**Requirement:**
Without changing a character, return the entries, but not the images they hold.

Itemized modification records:
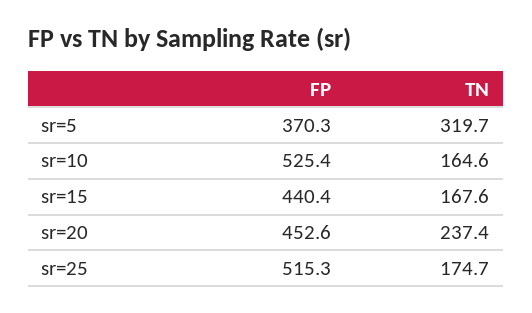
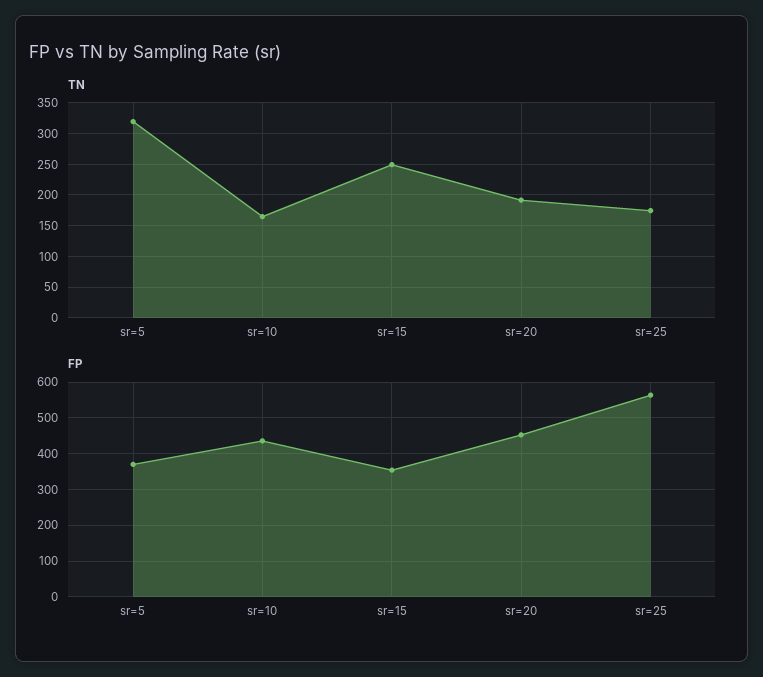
  {
    "FP": {
      "sr=5": 370.3,
-     "sr=10": 525.4,
+     "sr=10": 440,
-     "sr=15": 440.4,
+     "sr=15": 360,
      "sr=20": 452.6,
-     "sr=25": 515.3
+     "sr=25": 560
    },
    "TN": {
      "sr=5": 319.7,
      "sr=10": 164.6,
-     "sr=15": 167.6,
+     "sr=15": 250,
-     "sr=20": 237.4,
+     "sr=20": 190,
      "sr=25": 174.7
    }
  }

**Answer section:**
  {
    "FP": {
      "sr=5": 370.3,
-     "sr=10": 525.4,
+     "sr=10": 440,
-     "sr=15": 440.4,
+     "sr=15": 360,
      "sr=20": 452.6,
-     "sr=25": 515.3
+     "sr=25": 560
    },
    "TN": {
      "sr=5": 319.7,
      "sr=10": 164.6,
-     "sr=15": 167.6,
+     "sr=15": 250,
-     "sr=20": 237.4,
+     "sr=20": 190,
      "sr=25": 174.7
    }
  }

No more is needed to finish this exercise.